Oh Simone. How much I identify. In Indiana I was ME and everyone knew who ME was and they either adored me, or couldn't figure me out. Here, I'm SO ALONE except for Joe. There's more out there...what if something was to happen to Joe? I am adrift in a sea of women who are unlike me and probably were at all stages in life.

Just because we all landed here because 'retiring to Florida' is what Joe followed as a rule, doesn't mean I have anything in common with anyone surrounding me. And I don't.

Brian Miller said...

i resonate...its been a hard time here moving back a few years ago...all the friends i had before kinda moved on...and my work def makes it hard...but it can happen...it made me smile that she was willing to give to others though...but i like your wisdom on friends...

Terra said...

That's a sweet story about your daughter, you, jewels and making true friends.

Annesphamily said...

what a precious story! i love visiting you here. come visit me soon. i am hoping you are doing well. take care and hugs anne

Teresa @ Grammy Girlfriend said...

The sweetest story...I can so relate

Nezzy said...

Amen girl, that's what I tell both children and adults alike. To have friends, ya gotta be a friend.

Sweet, sweet story. I can just see your little girl self givin' your beautiful jewels to your classmates.
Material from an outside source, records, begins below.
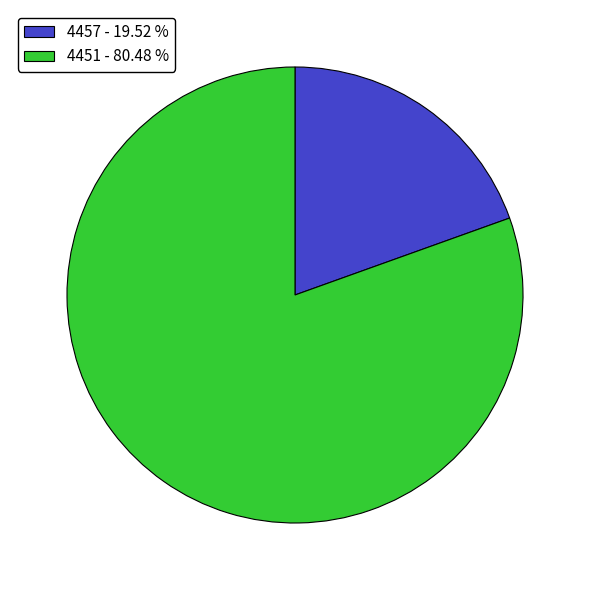

Combined, do 4451 - 80.48 % and 4457 - 19.52 % account for over 50%?

Yes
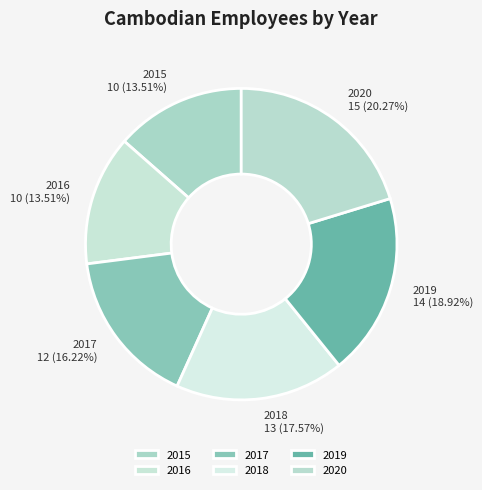

To the nearest percent, what is the average slice percentage?

17%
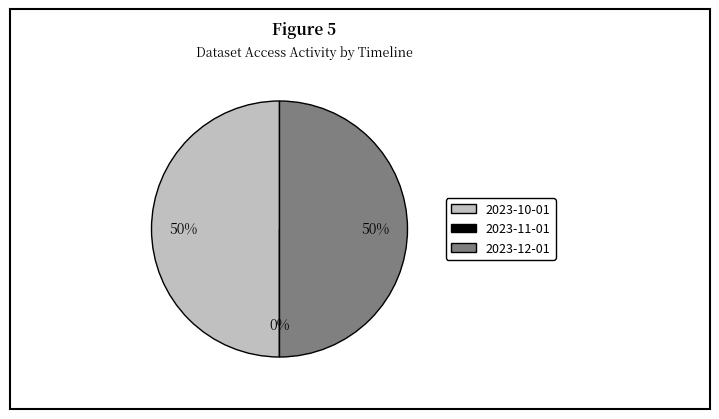

To the nearest percent, what is the combined percentage of 2023-10-01 and 2023-12-01?

100%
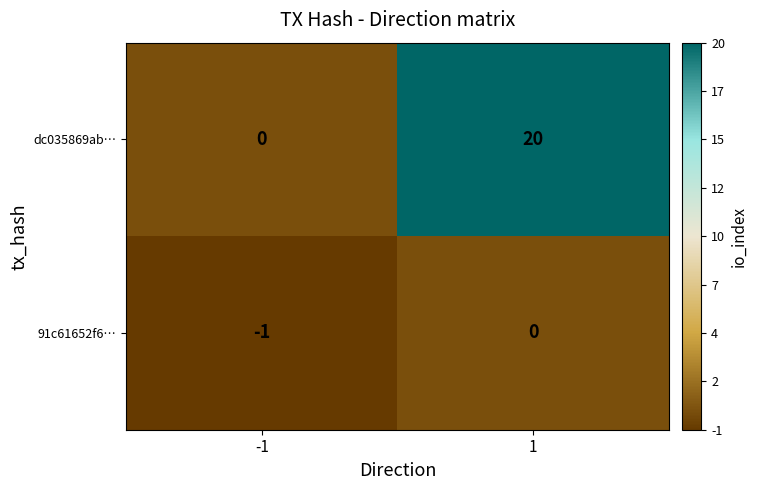

Rank the categories by dc035869ab… value from lowest to highest.

-1, 1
I be you were just cute as a button 'cause you still are.

I know in my heart God has a perfect friend for ya just waitin' in the wings.

God bless and have an amazin' day sweetie!!! :o)

Leslie Payne said...

Sweet, sweet story. And you obviously struck a chord with a lot of people. Count me in! I moved to this area when R. and I married almost 8 years ago. It seems every friend I make soon moves away. My physical therapist has been my most consistant friendship! LOL Let's keep blooming where we're planted, one smile at a time.

Ina in Alaska said...

I think everyone seems "busier" these days. It is hard to get close to people & maybe that is ok. I have many friends who are all part of different circles- the tennis people, the dog folks, neighbors, co-workers. There is always something going on in any one of those groups.
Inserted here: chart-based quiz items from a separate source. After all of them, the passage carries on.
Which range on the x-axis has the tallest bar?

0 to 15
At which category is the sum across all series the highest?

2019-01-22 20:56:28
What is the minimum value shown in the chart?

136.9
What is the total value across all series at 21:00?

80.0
Plus you are a newlywed & blending a family. Not easy. Much effort required there. I do not envy you at all. Been there/done that.

Just Stuff From a Boomer said...

I can so much relate to what you are felling. Terry and I moved to NC for his work, 3 years ago. Besides leaving behind my daughters and grandsons, I left my 5 dearest women friends. We had come together at work. One by one we left but even after 30 years, we are still close. How can I ever capture that again. You can't. So, I have no friends here. Looks like a few of us understand.

Joanna Jenkins said...

Hi Simone, I've lived in several different cities and states and I can so relate to this. Relocating and establishing friendships can be hard. But I've met you and I KNOW you are a sweetheart and it's just a matter of time before you have some really great gal pals to hang out with.

Hang in there. xoxo jj

Relyn said...

I know that friendless feeling. It is such a difficult time to go through. Don't give in, you know that new friendships will arrive more quickly than you think.

Linda Myers said...

Simone, I've lived in the Pacific Northwest for 30 years. I have found it is hard to make friends here. It's not that people are unfriendly. It just seems like they have all the friends they want already. I have no idea why that is.

What worked best for me was to live my life, doing what gave me pleasure, and to meet like-minded people. One by one.

Good luck to you. I get it!

Veronica Lee said...

What a sweet story about your daughter!